◆ **QUELLENAUSZUG**
==============================
Baikonur – für Kosmonautik-Fans ein magisches Wort. Viele versuchen, wenigstens einmal im Leben eine Reise zum berühmten Weltraumbahnhof in der kasachischen Steppe zu unternehmen und einen Raketenstart von ganz nah zu erleben.

Klick-klick-klick… Mein Fotoapparat musste so einiges aushalten während des Startes der „Progress-M-16M“. Auf der Besucherplattform des Kosmodroms Baikonur herrschte um 01:30 Uhr nachts geschäftige Hektik. Jeder prüfte seine Foto- oder Videokamera, lud Batterien nach, um auch ja die besten Fotos zu schießen. In einem Kilometer Entfernung war die Abschussrampe der Rakete im nächtlichen Scheinwerferlicht nur schemenhaft zu erkennen. Aber jeder wusste, sie war da!

Dann – zur festgesetzten Startzeit um 01:35 Uhr nachts – plötzlich gespannte Stille. Einige Besucher zählten die Sekunden rückwärts, bis dann endlich das technische Wunderwerk der Progress-Rakete mit einem tiefen Grollen und Dröhnen gen Himmel stieg.

Jubeln und Klatschen in der Besuchermenge, einige Amerikaner und Deutsche waren ebenfalls unter den Begeisterten. Nachdem ich jedoch einige Fotos von den ersten Sekunden des Starts gemacht hatte, ließ ich – begeistert vom beeindruckenden Schauspiel auf der Rampe „2“ – langsam den Fotoapparat sinken. Ein greller gleißender Lichtblitz der startenden Rakete erhellte die Dunkelheit ringsum, ich schien wie geblendet. Mit einer unglaublichen Schubkraft schob sich die „Progress“ in den Nachthimmel und hinterließ inmitten von ohrenbetäubendem Lärm staunende Besucher.

Mein Fahrer, den ich daraufhin nach seinen Erlebnissen auf dem Kosmodrom befragte, meinte, dass er schon so einige Raketenstarts miterlebt hätte. Aber jeder Start sei anders. Manchmal missglücke er auch oder der geplante Start müsse aus technischen Gründen verschoben werden.

Für mich erfüllte sich ein Kindheitstraum. Ich konnte sozusagen „live“ mit eigenen Augen einen Raketenstart miterleben. Leider saß ich nicht IN der Rakete, das hätte noch als „Weltraumtourist“ einen besonderen Reiz ausgemacht. Aber auch hier ist es nur eine Frage der Zeit, bis in einigen Jahrzehnten Weltraumreisen erschwinglich werden.

Für viele Raumfahrtbegeisterte war zum einen der Dokumentarfilm „Space Tourists“ des Schweizer Regisseurs Christian Frei sowie zum anderen der Film „Baikonur“ von Veit Helmer ein weiterer Anlass, sich mit der Materie etwas eingehender zu beschäftigen.
==============================
◆ **DATEN ZUR AUFGABE**
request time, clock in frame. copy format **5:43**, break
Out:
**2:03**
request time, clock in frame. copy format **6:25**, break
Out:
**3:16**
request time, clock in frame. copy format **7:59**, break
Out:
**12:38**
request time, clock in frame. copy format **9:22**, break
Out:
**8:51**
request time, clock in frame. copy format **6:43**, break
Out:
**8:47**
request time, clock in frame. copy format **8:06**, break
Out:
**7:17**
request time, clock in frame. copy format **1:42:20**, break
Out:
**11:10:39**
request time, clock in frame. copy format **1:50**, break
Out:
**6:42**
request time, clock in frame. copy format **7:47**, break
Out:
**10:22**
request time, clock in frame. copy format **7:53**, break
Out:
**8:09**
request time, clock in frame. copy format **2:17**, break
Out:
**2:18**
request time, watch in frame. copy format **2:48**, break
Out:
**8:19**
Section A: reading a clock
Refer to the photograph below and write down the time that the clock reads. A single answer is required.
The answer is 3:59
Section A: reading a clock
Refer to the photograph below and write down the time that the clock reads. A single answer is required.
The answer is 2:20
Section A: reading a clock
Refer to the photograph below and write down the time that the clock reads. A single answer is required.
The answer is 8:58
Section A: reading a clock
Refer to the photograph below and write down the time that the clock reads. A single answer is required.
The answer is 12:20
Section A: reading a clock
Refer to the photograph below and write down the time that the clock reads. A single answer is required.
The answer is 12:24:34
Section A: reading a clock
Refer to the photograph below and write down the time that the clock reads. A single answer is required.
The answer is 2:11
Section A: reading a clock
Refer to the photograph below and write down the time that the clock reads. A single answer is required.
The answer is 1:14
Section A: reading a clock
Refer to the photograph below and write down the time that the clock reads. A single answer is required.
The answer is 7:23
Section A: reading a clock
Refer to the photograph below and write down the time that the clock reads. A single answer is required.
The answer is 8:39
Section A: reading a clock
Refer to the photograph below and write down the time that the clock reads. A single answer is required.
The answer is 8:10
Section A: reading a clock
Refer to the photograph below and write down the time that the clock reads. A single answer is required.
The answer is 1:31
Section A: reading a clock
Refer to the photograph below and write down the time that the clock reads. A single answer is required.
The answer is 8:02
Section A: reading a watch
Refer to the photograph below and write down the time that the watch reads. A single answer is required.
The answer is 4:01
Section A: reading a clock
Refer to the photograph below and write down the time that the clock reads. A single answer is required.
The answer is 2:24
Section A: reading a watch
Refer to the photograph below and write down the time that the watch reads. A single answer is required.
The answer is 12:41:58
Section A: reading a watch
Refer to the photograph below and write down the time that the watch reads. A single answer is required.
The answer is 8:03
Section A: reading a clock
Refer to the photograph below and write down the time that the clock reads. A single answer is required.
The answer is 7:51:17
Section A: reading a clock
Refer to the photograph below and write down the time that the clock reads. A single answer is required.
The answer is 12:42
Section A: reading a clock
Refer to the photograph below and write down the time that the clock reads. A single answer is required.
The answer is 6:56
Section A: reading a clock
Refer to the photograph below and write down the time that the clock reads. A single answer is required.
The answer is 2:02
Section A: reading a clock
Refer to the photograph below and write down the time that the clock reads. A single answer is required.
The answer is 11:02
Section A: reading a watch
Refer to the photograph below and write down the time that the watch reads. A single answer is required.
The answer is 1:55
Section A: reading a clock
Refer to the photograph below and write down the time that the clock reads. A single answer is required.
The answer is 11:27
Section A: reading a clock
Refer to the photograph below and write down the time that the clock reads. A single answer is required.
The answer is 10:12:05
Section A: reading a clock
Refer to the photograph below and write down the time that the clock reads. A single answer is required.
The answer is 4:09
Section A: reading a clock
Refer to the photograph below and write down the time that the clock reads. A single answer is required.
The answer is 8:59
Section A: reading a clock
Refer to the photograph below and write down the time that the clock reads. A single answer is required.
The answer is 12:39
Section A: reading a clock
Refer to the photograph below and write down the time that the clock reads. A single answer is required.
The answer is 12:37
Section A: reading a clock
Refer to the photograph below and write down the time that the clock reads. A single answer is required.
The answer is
==============================
◆ **DURCHZUFÜHRENDE AUFGABEN**
a. Gib die Einträge zum Ablesen der Uhrzeit von der Zeile mit „request time, clock in frame. copy format **2:17**, break“ bis einschließlich der Zeile mit „The answer is 8:10“ unverändert wieder.
b. Setze den Text über den Raketenstart in Baikonur nach seinem letzten Satz fort.

◆ **ERWARTETE AUSGABEN**
a.
request time, clock in frame. copy format **2:17**, break
Out:
**2:18**
request time, watch in frame. copy format **2:48**, break
Out:
**8:19**
Section A: reading a clock
Refer to the photograph below and write down the time that the clock reads. A single answer is required.
The answer is 3:59
Section A: reading a clock
Refer to the photograph below and write down the time that the clock reads. A single answer is required.
The answer is 2:20
Section A: reading a clock
Refer to the photograph below and write down the time that the clock reads. A single answer is required.
The answer is 8:58
Section A: reading a clock
Refer to the photograph below and write down the time that the clock reads. A single answer is required.
The answer is 12:20
Section A: reading a clock
Refer to the photograph below and write down the time that the clock reads. A single answer is required.
The answer is 12:24:34
Section A: reading a clock
Refer to the photograph below and write down the time that the clock reads. A single answer is required.
The answer is 2:11
Section A: reading a clock
Refer to the photograph below and write down the time that the clock reads. A single answer is required.
The answer is 1:14
Section A: reading a clock
Refer to the photograph below and write down the time that the clock reads. A single answer is required.
The answer is 7:23
Section A: reading a clock
Refer to the photograph below and write down the time that the clock reads. A single answer is required.
The answer is 8:39
Section A: reading a clock
Refer to the photograph below and write down the time that the clock reads. A single answer is required.
The answer is 8:10

b.
Baikonur galt während des Kalten Krieges lange Zeit als streng geschützter militärischer Sicherheitsbereich, der damals für die Westmächte mit der Bezeichnung „Baikonur“ getarnt wurde. 1955 kamen die ersten Offiziere in die kasachische Steppe an einen Ort namens Tjuratam (Türa-Tam), um dort das Kosmodrom aufzubauen. Hier auf der Großbaustelle in der kargen Steppe sollte das Testgelände für die ersten Interkontinentalraketen der Sowjetunion entstehen. Der Test von flüssigkeitsbetriebenen Langstreckenraketen war auch die wichtigste Aufgabe und Hauptzweck, die das Kosmodrom bis 1991 zu erfüllen hatte.

„Tjura-Tam, bitte aussteigen!“

Strategisch liegt Tjuratam recht günstig: Am Ufer des Flusses Syrdarja und an der Eisenbahnstrecke Moskau – Taschkent findet man hier in alle Himmelsrichtungen weit und breit keine großen Städte. Die nächstgelegene Stadt, aus der die Züge anrollen, ist Kysylorda im Süden, zu dessen Einzugsgebiet Baikonur gehört.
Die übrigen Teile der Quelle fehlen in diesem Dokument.